Phase B — EO sensors at close range (investigation layer)
Once Phase A identifies a high-confidence candidate, Phase B deploys tiered electro-optical sensors from a patrol vessel:
| Tier | EO sensor | Capability |
|---|---|---|
| Tier 1 | Hi-res camera (Sony RX100 / GoPro) | Vessel identity: IMO number, name, flag OCR |
| Tier 2 | LiDAR (Livox Mid-360 / Ouster OS0-32) | Hull shape deviation, waterline / draught, 3D point cloud |
| Tier 3 | FLIR Boson+ thermal + hyperspectral | Engine heat signature, night operation, cargo type proxy |
Phase B sensor output feeds the edgesentry-app evidence bundle — GPS-tagged, Ed25519-signed, BLAKE3 hash-chained — and is transmitted to the Port Operations Centre via VDES. See docs/field-investigation.md for full hardware specifications and cost breakdown.
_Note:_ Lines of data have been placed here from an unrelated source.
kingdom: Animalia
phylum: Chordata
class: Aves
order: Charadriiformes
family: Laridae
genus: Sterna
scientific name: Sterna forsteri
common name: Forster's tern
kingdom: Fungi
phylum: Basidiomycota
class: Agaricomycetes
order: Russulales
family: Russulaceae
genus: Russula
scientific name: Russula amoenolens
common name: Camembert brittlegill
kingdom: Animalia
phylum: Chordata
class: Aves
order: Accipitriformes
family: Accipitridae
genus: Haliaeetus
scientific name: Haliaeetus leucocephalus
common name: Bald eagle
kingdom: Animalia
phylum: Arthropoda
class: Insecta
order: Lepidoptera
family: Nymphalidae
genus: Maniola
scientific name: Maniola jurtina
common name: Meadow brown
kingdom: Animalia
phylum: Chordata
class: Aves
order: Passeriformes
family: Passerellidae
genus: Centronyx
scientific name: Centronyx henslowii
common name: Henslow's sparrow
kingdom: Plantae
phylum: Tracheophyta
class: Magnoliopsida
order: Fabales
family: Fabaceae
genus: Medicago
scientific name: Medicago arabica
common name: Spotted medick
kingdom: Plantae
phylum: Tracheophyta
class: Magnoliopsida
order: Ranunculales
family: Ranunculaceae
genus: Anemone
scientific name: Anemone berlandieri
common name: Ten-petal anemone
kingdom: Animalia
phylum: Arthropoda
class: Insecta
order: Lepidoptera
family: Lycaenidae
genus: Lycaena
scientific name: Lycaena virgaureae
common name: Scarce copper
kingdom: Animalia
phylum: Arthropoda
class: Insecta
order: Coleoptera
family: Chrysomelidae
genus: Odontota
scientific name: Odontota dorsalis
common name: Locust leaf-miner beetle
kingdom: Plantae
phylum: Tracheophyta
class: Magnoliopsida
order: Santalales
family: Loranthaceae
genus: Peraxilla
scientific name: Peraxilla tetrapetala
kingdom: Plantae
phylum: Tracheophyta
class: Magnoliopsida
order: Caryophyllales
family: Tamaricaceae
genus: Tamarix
Roadmap — satellite SAR / EO integration
Wide-area persistent EO coverage (satellite SAR for dark vessel detection; optical for identity confirmation at anchor) is tracked in issue #84. The intended integration point is Phase A feature engineering: SAR-derived vessel detections would add a sar_dark_period_count feature alongside the existing AIS gap features, feeding the same Isolation Forest scoring pipeline.
This is not required for the screening layer to meet the Precision@50 ≥ 0.60 target. It becomes valuable at global scale where AIS receiver coverage is sparse (open ocean, polar regions).
Computational Requirements
The full pipeline (historical AIS + scoring) runs on a standard laptop:
| Step | Runtime (est.) | Memory |
|---|---|---|
| AIS Parquet load (12 months) | ~5 min | ~4 GB |
| Feature engineering (Polars) | ~10 min | ~2 GB |
| Lance Graph build | ~15 min | ~1 GB |
| HDBSCAN + Isolation Forest | ~5 min | ~1 GB |
| C3 causal DiD model | ~1 min | ~0.5 GB |
| SHAP attribution | ~10 min | ~2 GB |
| Total | ~46 min | ~4 GB peak |
For live streaming (aisstream.io), the incremental update pipeline runs in under 60 seconds per batch.
Edge gateway benchmark (measured): Re-scoring 5,000 vessels — feature matrix (build_matrix.py) + composite scoring (HDBSCAN + Isolation Forest + SHAP) + watchlist output — completes in 5.75 seconds on a 14-core Apple M-series laptop. On a constrained 4-core / 4 GB edge gateway (Raspberry Pi 4 / NVIDIA Jetson Nano class), the same pipeline is well within the 30-second target given the pipeline is CPU-bound on the HDBSCAN and Isolation Forest steps which scale sub-linearly with vessel count. See scripts/benchmark_rescore.py and docs/deployment.md for the full benchmark command and reproduction instructions.